Secondly, the activity of a human 604 bp AP-2ε promoter construct was not altered by DP/DFX in mesenchymal cells although in a previous study we could show that the respective DNA region contains a consensus SOX9 binding site (−450 to −445 bp), which mediates activation of AP-2ε transcription by SOX9 in SW1353 cells [15]. Hence, it is likely that Sox9 alone is not sufficient to trigger AP-2ε expression in this cell type in contrast to the SW1353 chondrosarcoma cell line, probably due to a missing coactivator in the mesenchymal cells. Contrary to the promoter fragment, AP-2ε mRNA expression was induced in the mMSC after DP/DFX treatment which indicates that this happens independently of Sox9.

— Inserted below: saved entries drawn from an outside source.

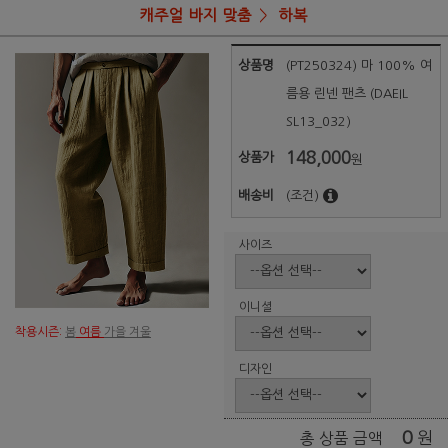
캐주얼 바지 맞춤
하복
상품명
(PT250324) 마 100% 여
름용 린넨 팬츠 (DAEIL
SL13_032)
148,000
상품가
원
배송비
(조건)
사이즈
이니셜
착용시즌:
봄
여름
가을 겨울
디자인
0
원
총 상품 금액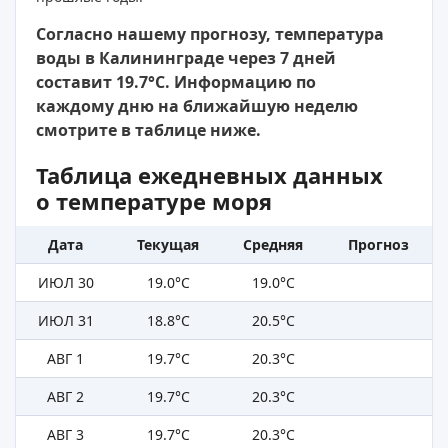
Согласно нашему прогнозу, температура
воды в Калининграде через 7 дней
составит 19.7°C. Информацию по
каждому дню на ближайшую неделю
смотрите в таблице ниже.
Таблица ежедневных данных
о температуре моря
Дата
Текущая
Средняя
Прогноз
ИЮЛ 30
19.0°C
19.0°C
ИЮЛ 31
18.8°C
20.5°C
АВГ 1
19.7°C
20.3°C
АВГ 2
19.7°C
20.3°C
АВГ 3
19.7°C
20.3°C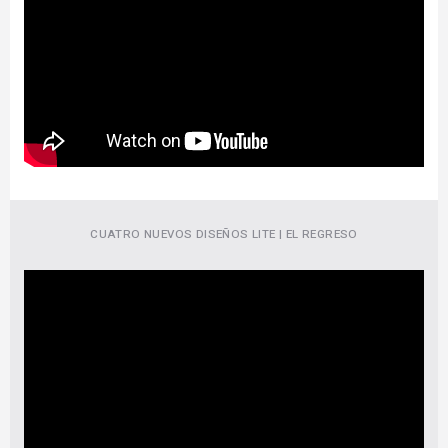
CUATRO NUEVOS DISEÑOS LITE | EL REGRESO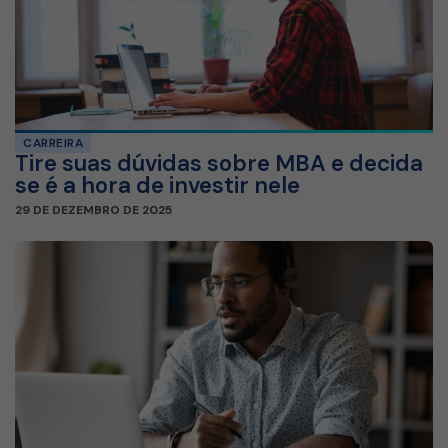
CARREIRA
Tire suas dúvidas sobre MBA e decida
se é a hora de investir nele
29 DE DEZEMBRO DE 2025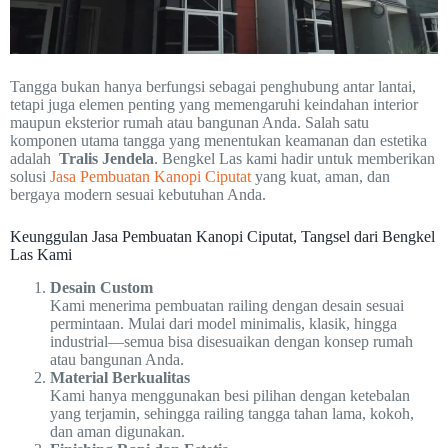
Tangga bukan hanya berfungsi sebagai penghubung antar lantai,
tetapi juga elemen penting yang memengaruhi keindahan interior
maupun eksterior rumah atau bangunan Anda. Salah satu
komponen utama tangga yang menentukan keamanan dan estetika
adalah
Tralis Jendela
. Bengkel Las kami hadir untuk memberikan
solusi
Jasa Pembuatan Kanopi Ciputat
yang kuat, aman, dan
bergaya modern sesuai kebutuhan Anda.
Keunggulan Jasa Pembuatan Kanopi Ciputat, Tangsel dari Bengkel
Las Kami
Desain Custom
Kami menerima pembuatan railing dengan desain sesuai
permintaan. Mulai dari model minimalis, klasik, hingga
industrial—semua bisa disesuaikan dengan konsep rumah
atau bangunan Anda.
Material Berkualitas
Kami hanya menggunakan besi pilihan dengan ketebalan
yang terjamin, sehingga railing tangga tahan lama, kokoh,
dan aman digunakan.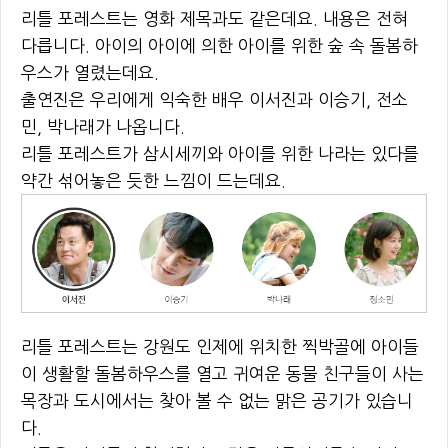
리틀 포레스트는 영화 제목과도 같은데요. 내용은 전혀
다릅니다. 아이의 아이에 의한 아이를 위한 숲 속 돌봄하
우스가 열렸는데요.
출연진은 우리에게 익숙한 배우 이서진과 이승기, 전소
민, 박나래가 나옵니다.
리틀 포레스트가 삼시세끼와 아이를 위한 나라는 있다를
약간 섞어놓은 듯한 느낌이 드는데요.
리틀 포레스트는 강원도 인제에 위치한 찍박골에 아이들
이 생활할 돌봄하우스를 열고 귀여운 동물 친구들이 사는
목장과 도시에서는 찾아 볼 수 없는 맑은 공기가 있습니
다.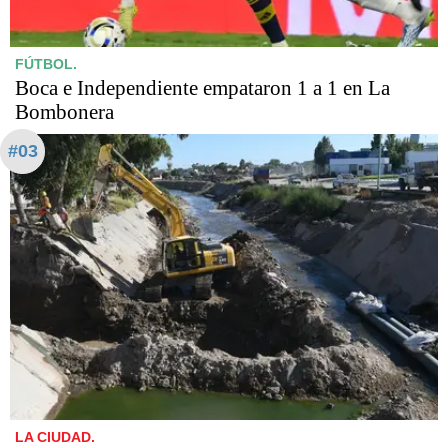
FÚTBOL.
Boca e Independiente empataron 1 a 1 en La
Bombonera
#03
LA CIUDAD.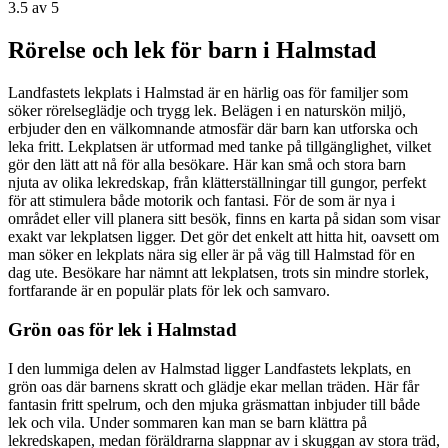
3.5
av 5
Rörelse och lek för barn i Halmstad
Landfastets lekplats i Halmstad är en härlig oas för familjer som
söker rörelseglädje och trygg lek. Belägen i en naturskön miljö,
erbjuder den en välkomnande atmosfär där barn kan utforska och
leka fritt. Lekplatsen är utformad med tanke på tillgänglighet, vilket
gör den lätt att nå för alla besökare. Här kan små och stora barn
njuta av olika lekredskap, från klätterställningar till gungor, perfekt
för att stimulera både motorik och fantasi. För de som är nya i
området eller vill planera sitt besök, finns en karta på sidan som visar
exakt var lekplatsen ligger. Det gör det enkelt att hitta hit, oavsett om
man söker en lekplats nära sig eller är på väg till Halmstad för en
dag ute. Besökare har nämnt att lekplatsen, trots sin mindre storlek,
fortfarande är en populär plats för lek och samvaro.
Grön oas för lek i Halmstad
I den lummiga delen av Halmstad ligger Landfastets lekplats, en
grön oas där barnens skratt och glädje ekar mellan träden. Här får
fantasin fritt spelrum, och den mjuka gräsmattan inbjuder till både
lek och vila. Under sommaren kan man se barn klättra på
lekredskapen, medan föräldrarna slappnar av i skuggan av stora träd,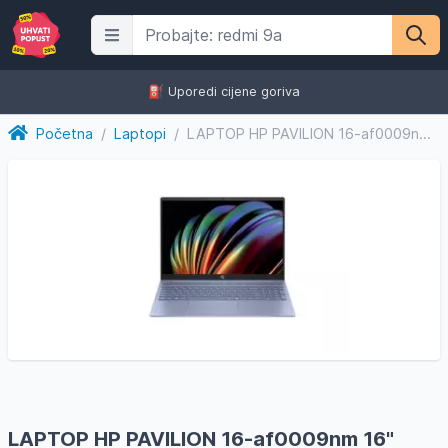
⛽️ Uporedi cijene goriva
Početna
/
Laptopi
/
LAPTOP HP PAVILION 16-af0009nm 16" 16+512GB BACKLIT KB No OS
LAPTOP HP PAVILION 16-af0009nm 16"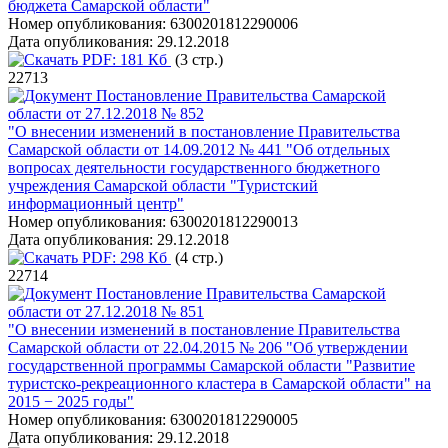
бюджета Самарской области"
Номер опубликования:
6300201812290006
Дата опубликования:
29.12.2018
PDF:
181 Кб
(3 стр.)
22713
Постановление Правительства Самарской
области от 27.12.2018 № 852
"О внесении изменений в постановление Правительства
Самарской области от 14.09.2012 № 441 "Об отдельных
вопросах деятельности государственного бюджетного
учреждения Самарской области "Туристский
информационный центр"
Номер опубликования:
6300201812290013
Дата опубликования:
29.12.2018
PDF:
298 Кб
(4 стр.)
22714
Постановление Правительства Самарской
области от 27.12.2018 № 851
"О внесении изменений в постановление Правительства
Самарской области от 22.04.2015 № 206 "Об утверждении
государственной программы Самарской области "Развитие
туристско-рекреационного кластера в Самарской области" на
2015 − 2025 годы"
Номер опубликования:
6300201812290005
Дата опубликования:
29.12.2018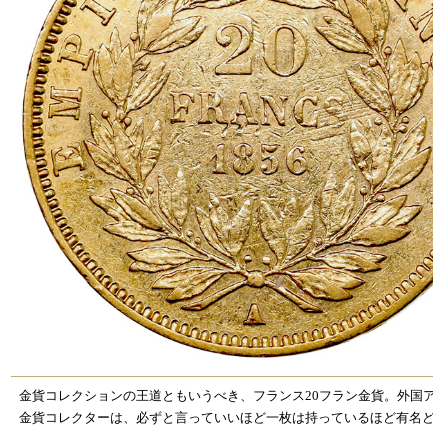
金貨コレクションの王道ともいうべき、フランス20フラン金貨。外国ア
金貨コレクターは、必ずと言っていいほど一枚は持っているほど有名ど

Thirdly, in contrast to AP-2ε the expression of SOX9 was not significantly reduced after siRNA transfection against HIF1α in SW1353 cells. Currently, we do not know why SOX9 was not stronger regulated in this assay; however, this finding again supports that AP-2ε induction in response to hypoxia is independent of SOX9.

In summary, AP-2ε is either a direct HIF1 target gene or indirectly regulated by means of an intermediate transcription factor other than Sox9/SOX9 under hypoxic conditions. Concerning the aforementioned, examination of the AP-2ε promoter sequence (−1 to −2999 bp relative to the translation start) revealed four putative HIF binding sites in humans and mice (cf. Figure 2). As already stated, the activity of the proximal −604 bp AP-2ε promoter construct was not altered after DP/DFX treatment of mMSC. The same was true for transfection of siRNA against HIF1α in SW1353 cells. Hence, it can be excluded that this region including its HRE motive mediates the upregulation of AP-2ε expression. However, in each species three further HRE motives can be found (cf. Figure 2). Although the positions are not directly conserved, one of them might represent the HIF1 binding site inducing promoter activity and AP-2ε gene expression. Further experiments are needed to define whether HIF1 indeed interacts with one of these motives or alternatively to investigate a potential indirect mode of regulation via an intermediate factor. Certainly, hypoxia-dependent regulation of AP-2ε expression in both human and murine cells suggests HIF1 to be a conserved mediator influencing AP-2ε gene transcription in mammals. Finally, it was reported that an additional depletion of oxygen supply is a hallmark of osteoarthritic cartilage accompanied by an increase of HIF1 transcriptional activity [41, 42]. This finding might be an explanation for the enhanced AP-2ε expression observed in osteoarthritic chondrocytes where it regulates the expression of the chemokine CXCL1, an inductor of ECM calcification and degradation [21].

5. Conclusion

Taken together, we discovered a significant increase in the expression rate of AP-2ε during chondrocyte differentiation in vitro and in vivo and our experiments provide evidence that hypoxia is crucial for this process. Further, we revealed a novel role for HIF1 as a direct or indirect transactivator of AP-2ε gene expression in chondrogenic cells. Thus, the study underscores hypoxia as an important external stimulus regulating down-stream gene expression during cartilage development.

Supplementary Figure 1. Expression of matrix proteins during chondrogenic differentiation of hMSC spheroids 3-D spheroid cultures of hMSC were cultured in chondrogenic medium for a period of 28 days and mRNA was isolated at day 1, 14, 21 and 28. Expression of COL2A1 (I), ACAN (II) and MIA/CD-RAP (III) strongly increased over the course of the experiment confirming the chondrogenic differentiation process. (Data are given as means ± SEM).